There was a company of "Mormon" boys following up on horseback, and as all the Saints had been notified of the soldiers being on the road, they had disposed of all their gunpowder and these boys by a round about way brought the powder to Salt Lake City, Utah. These boys did not travel by the road, but kept in the background so that when the soldiers searched the wagons they did not find any powder. Thinking that I must have been the means of their not getting any powder, they stopped my team as I was coming back home, while they searched the last companies. When the commander told me they would have to hold me a prisoner I told him all right, so long as he fed me and my team and he assured me that I should fare just the same as the rest of the company, and not to feel myself under any restraint and consider myself his guest until his return from searching the last two trains. Soon after the captain left the camp with one hundred of his men, leaving thirteen to guard me, one of the soldiers took the hay from my horses and swore at me for feeding the hay to my horses as there was not enough for their own. So I had to turn my team out to shift for themselves. There not being any feed near by, my horses crossed the river. The next morning as I was crossing the river to feed my horses some oats, one of the guards called to me to turn or he would shoot. As I was on a log covered with ice and near the middle of the stream, this was not an easy task, however I turned and went back but did not fall in the river as he had expected I would do. I admit I was a little nervous. After going back they sent one of the men with me, but he would not cross, so remained until I came back with the horses and told me he would not cross on that log for the whole United States.

That afternoon one of the soldiers that had been left behind his company because he was sick, a small skinny cur, commenced to abuse the Mormons and called them all the blasphemous names he could think of. My patience gave way and I drew my arm back and knocked him down when he slipped back into the cook room and told the cook that he had scared that Mormon. The cook, who had seen and heard all that was going on, replied: "I think that Mormon scared you", and when the men came into supper, the cook told them how things stood and from that time on I was a jolly good fellow with them all. We played all kinds of games, running, jumping, wrestling and had all sorts of fun, and I could hold my own with the best of them, being a pretty good athlete myself.

After staying there four days the rest of the men returned and the Captain told me I could go, and to travel that day until I caught up to the last emigrant train, and to stay with them until we got to Salt Lake, and if I did not I would be arrested and kept a prisoner all winter.
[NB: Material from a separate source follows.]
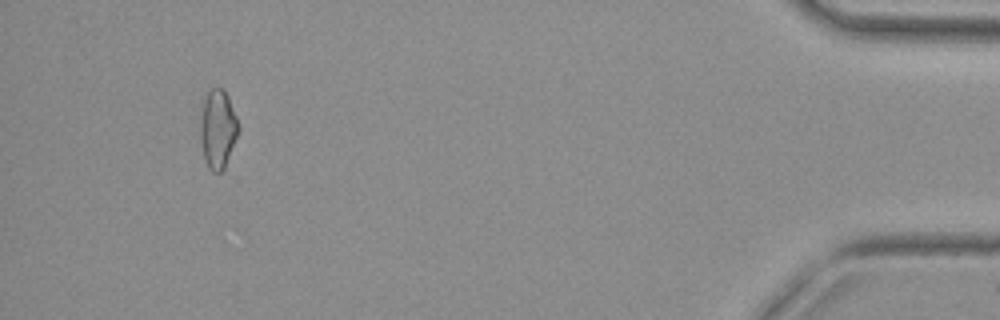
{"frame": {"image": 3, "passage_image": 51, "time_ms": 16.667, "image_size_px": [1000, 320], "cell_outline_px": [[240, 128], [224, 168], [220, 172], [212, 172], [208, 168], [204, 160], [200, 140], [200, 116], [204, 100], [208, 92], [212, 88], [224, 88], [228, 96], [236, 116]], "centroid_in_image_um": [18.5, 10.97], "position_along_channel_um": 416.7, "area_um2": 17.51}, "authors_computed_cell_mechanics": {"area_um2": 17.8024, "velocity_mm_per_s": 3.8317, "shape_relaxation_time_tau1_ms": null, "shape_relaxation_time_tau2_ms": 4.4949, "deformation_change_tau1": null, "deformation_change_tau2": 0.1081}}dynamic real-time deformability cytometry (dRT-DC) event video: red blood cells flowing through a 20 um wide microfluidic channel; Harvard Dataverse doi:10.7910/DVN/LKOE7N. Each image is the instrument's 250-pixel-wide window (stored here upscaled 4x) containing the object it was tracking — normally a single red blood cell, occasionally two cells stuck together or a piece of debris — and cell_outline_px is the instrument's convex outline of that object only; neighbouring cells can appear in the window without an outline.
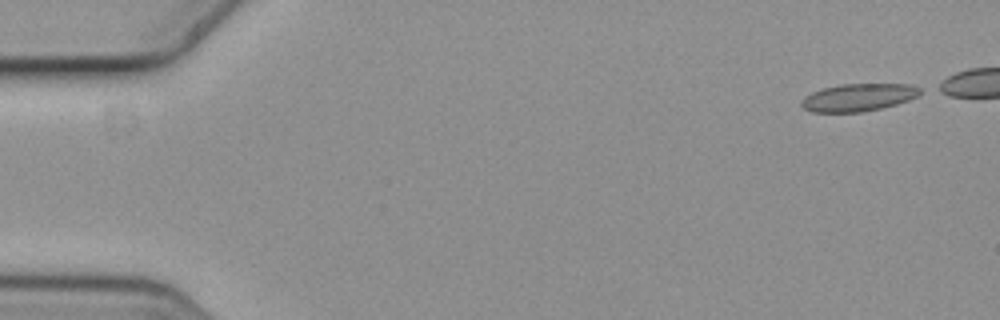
{"species": "common noctule bat (a hibernating species)", "species_latin": "Nyctalus noctula", "temperature_condition": "cold", "stored_images_in_passage": 5, "camera_frame_rate_fps": 3000, "um_per_image_px": 0.085, "animal": {"sex": "female", "body_mass_g": 19.3, "forearm_length_mm": 54.1}, "frame": {"image": 1, "passage_image": 1, "time_ms": 0.0, "image_size_px": [1000, 320], "cell_outline_px": [[924, 92], [908, 100], [896, 104], [864, 112], [812, 112], [804, 108], [800, 104], [800, 100], [804, 96], [812, 92], [824, 88], [840, 84], [912, 84], [920, 88]], "centroid_in_image_um": [72.95, 8.27], "position_along_channel_um": 12.0, "area_um2": 19.13}}
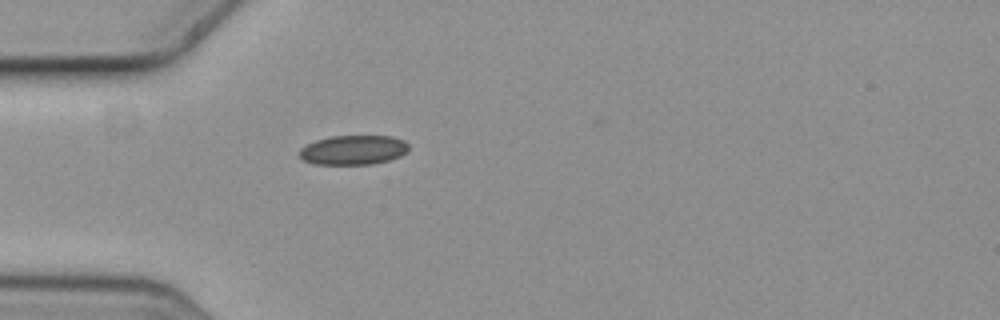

He gave me provisions enough to last me three or four days, as the men at the camp had stolen everything I had that was loose. I started out about noon to make forty miles that day, but I had only gone five miles when my best horse gave out and I could not go any faster than a walk, so I had to tie him back and pull the wagon with one horse. I got to the emigrants about two o'clock in the morning, with one of the horses almost given out. Next morning I borrowed a mule from a doctor who had been traveling with the emigrant train for a few days. Finally the doctor went ahead and my sick horse not being able to go as fast as he did, I remained with the company and at last had to leave my sick horse and wagon near Park City and came to the city on my well horse.